Physical Pointers

Take An Active Rest

Živa Dvoršak

July 4, 2022

As shooting is a very static and repetitive sport, the athletes need something active and fun to create a balance in their bodies and minds. Why not use the summer to spend time outside and take an active rest! Start your day with a light jog or go on a cycling tour. Don’t just jump in the sea or the swimming pool just to cool off when it gets too hot while sunbathing. Use it to stretch and strengthen your whole body by swimming a few lengths back and forth. 

A female hiker on a mountain top looking in the distance

Since shooting is not dependent on any specific cardiovascular activity, make it your primary goal to find something you will enjoy doing – you don’t even need to stick to one choice. Keeping it exciting and having fun will help relieve stress and silence that “monkey” that keeps jumping around in our heads. After choosing such a sport, find an appropriate intensity for your heart rate. The “appropriate intensity” is a certain percentage of your maximum heart rate (MHR). This percentage depends on the season period you’re in. To calculate your MHR, simply subtract your age from 220.

MHR = 220 – YOUR AGE

There are many examples of what you can do for cardiovascular training. Let’s divide them into different categories based on the intensity mode.

  1. Long slow distance training (LSD): 20–30 min of any activity like jogging, swimming, cycling, cross trainer, etc. You can even combine different 10-min activities into one workout.
  2. Interval training: 5 min warm-up, and then you combine 5-min intervals of “hard” intensity and resting intensity for several cycles.
  3. Fartlek: a type of running where you combine increasing and decreasing speed while on a continuous run.

The intensity and frequency per week vary according to the season period. In the beginning, try to do lower intensity training at around 70% MHR (it should feel comfortable but not too easy), then make it up to 80–85% MHR in a month or two.

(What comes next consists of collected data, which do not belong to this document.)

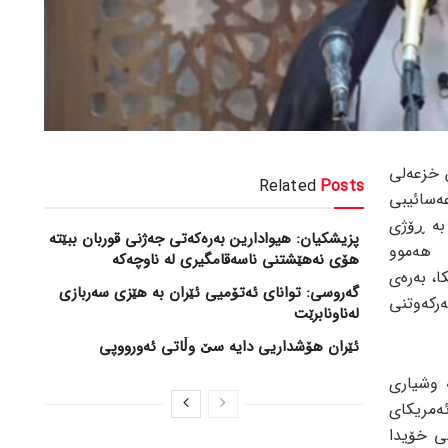
 خزعەلی
Related
Posts
سائیبی
بە ڕۆژی
پزیشکیان: هیوادارین بەرەکەتی جەژنی قوربان ببێتە
هەموو
هۆی نەهێشتنی ناسەقامگیری لە ناوچەکە
ا، بەرەی
گەروسی: توانای ئەتۆمیی ئێران بە هێزی سەربازی
رکەوتنی
لەناونابرێت
ئێران هۆشداریی دایە سێ وڵاتی ئەورووپی
ە وشیاری
مریکای
ی خۆیدا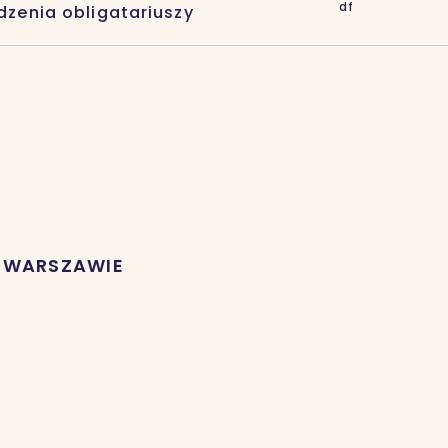
df
zenia obligatariuszy
W WARSZAWIE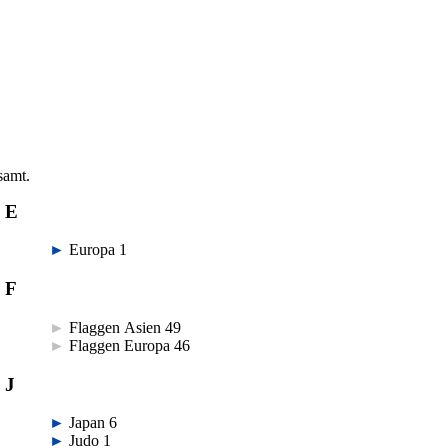
samt.
E
►
Europa
‎
1
F
►
Flaggen Asien
‎
49
►
Flaggen Europa
‎
46
J
►
Japan
‎
6
►
Judo
‎
1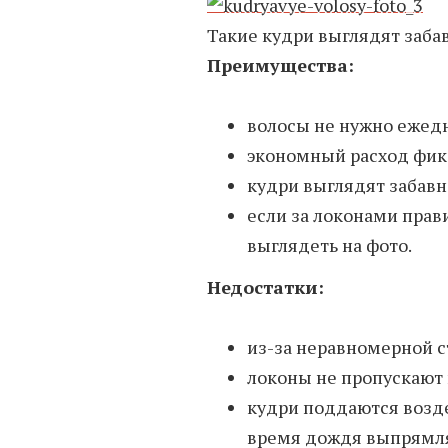
Такие кудри выглядят заба
Преимущества:
волосы не нужно ежедн
экономный расход фикс
кудри выглядят забавн
если за локонами прав
выглядеть на фото.
Недостатки:
из-за неравномерной с
локоны не пропускают 
кудри поддаются возд
время дождя выпрямля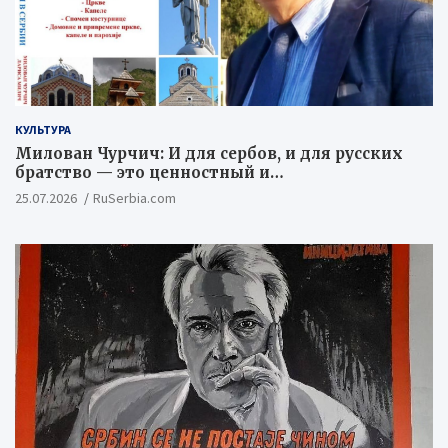
КУЛЬТУРА
Милован Чурчич: И для сербов, и для русских
братство — это ценностный и
цивилизационный концепт
25.07.2026
RuSerbia.com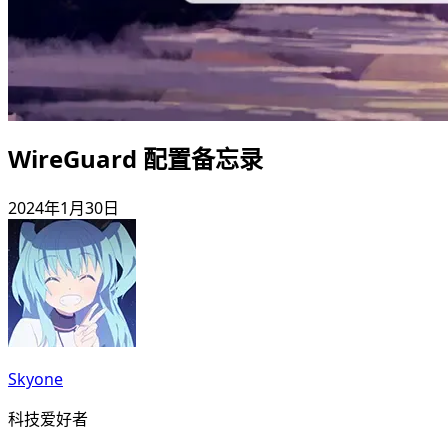
WireGuard 配置备忘录
2024年1月30日
Skyone
科技爱好者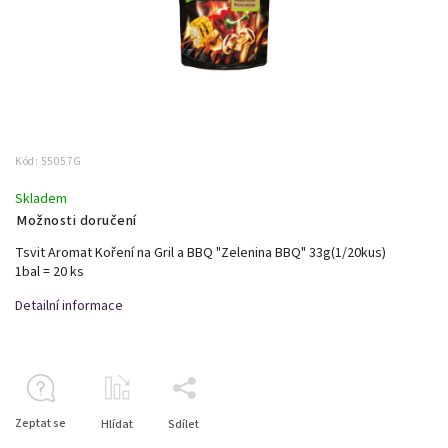
Kód:
55057G
Skladem
Možnosti doručení
Tsvit Aromat Koření na Gril a BBQ "Zelenina BBQ" 33g(1/20kus)
1bal = 20 ks
Detailní informace
Zeptat se
Hlídat
Sdílet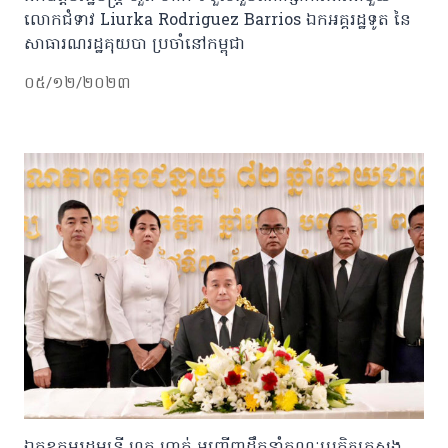
លោកជំទាវ Liurka Rodriguez Barrios ឯកអគ្គរដ្ឋទូត នៃ
សាធារណរដ្ឋគុយបា ប្រចាំនៅកម្ពុជា
០៥/១២/២០២៣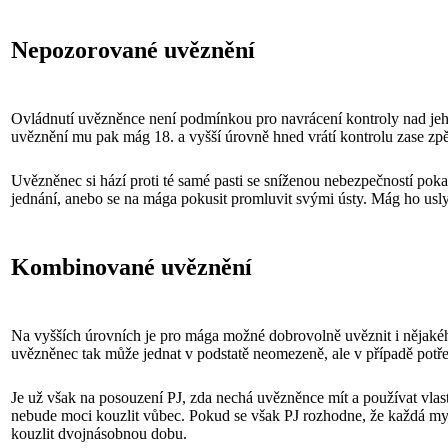
Nepozorované uvěznění
Ovládnutí uvězněnce není podmínkou pro navrácení kontroly nad jeh
uvěznění mu pak mág 18. a vyšší úrovně hned vrátí kontrolu zase zpět
Uvězněnec si hází proti té samé pasti se sníženou nebezpečností poka
jednání, anebo se na mága pokusit promluvit svými ústy. Mág ho usly
Kombinované uvěznění
Na vyšších úrovních je pro mága možné dobrovolně uvěznit i nějakého
uvězněnec tak může jednat v podstatě neomezeně, ale v případě potře
Je už však na posouzení PJ, zda nechá uvězněnce mít a používat vlas
nebude moci kouzlit vůbec. Pokud se však PJ rozhodne, že každá mys
kouzlit dvojnásobnou dobu.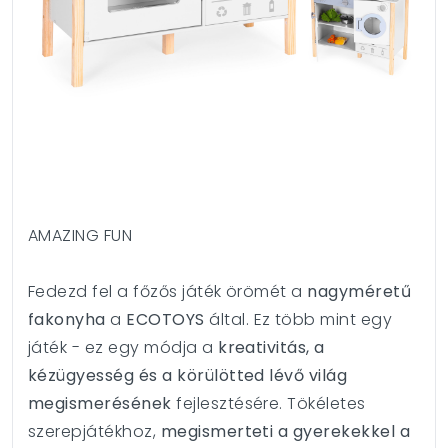
AMAZING FUN
Fedezd fel a főzős játék örömét a
nagyméretű
fakonyha
a
ECOTOYS
által. Ez több mint egy
játék - ez egy módja a
kreativitás, a
kézügyesség és a körülötted lévő világ
megismerésének
fejlesztésére. Tökéletes
szerepjátékhoz,
megismerteti a gyerekekkel a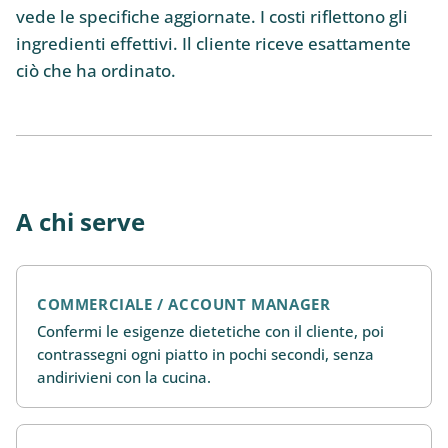
vede le specifiche aggiornate. I costi riflettono gli
ingredienti effettivi. Il cliente riceve esattamente
ciò che ha ordinato.
A chi serve
COMMERCIALE / ACCOUNT MANAGER
Confermi le esigenze dietetiche con il cliente, poi
contrassegni ogni piatto in pochi secondi, senza
andirivieni con la cucina.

Do cardiovascular training 3 to 4 times per week. You can always include flexibility and core stability sessions at the end. However, once important competitions start, lower the intensity and frequency, using the time after matches for LSD practice, but still include a high-intensity training (80–85% MHR) once a week.

Regardless of the season period, always, always, always include a progressive warm-up and cool down in your training!!

With regular workouts, we achieve balance in the body. To achieve a balance of spirit, which gives us calmness and better focus in competition, we must activate our bodies and give our hearts some extra beats. Keeping high cardiovascular fitness and strength levels will help you better cope with the stress of travelling and the high demands of long competitions. It will also add to your mental strength and eliminate sensorimotor fatigue. You’ll be able to perform a larger number of finely coordinated movements for hours with greater alertness, keener observation, and faster reactions. Don’t look at those training sessions as a “must”, but rather as an active rest from shooting.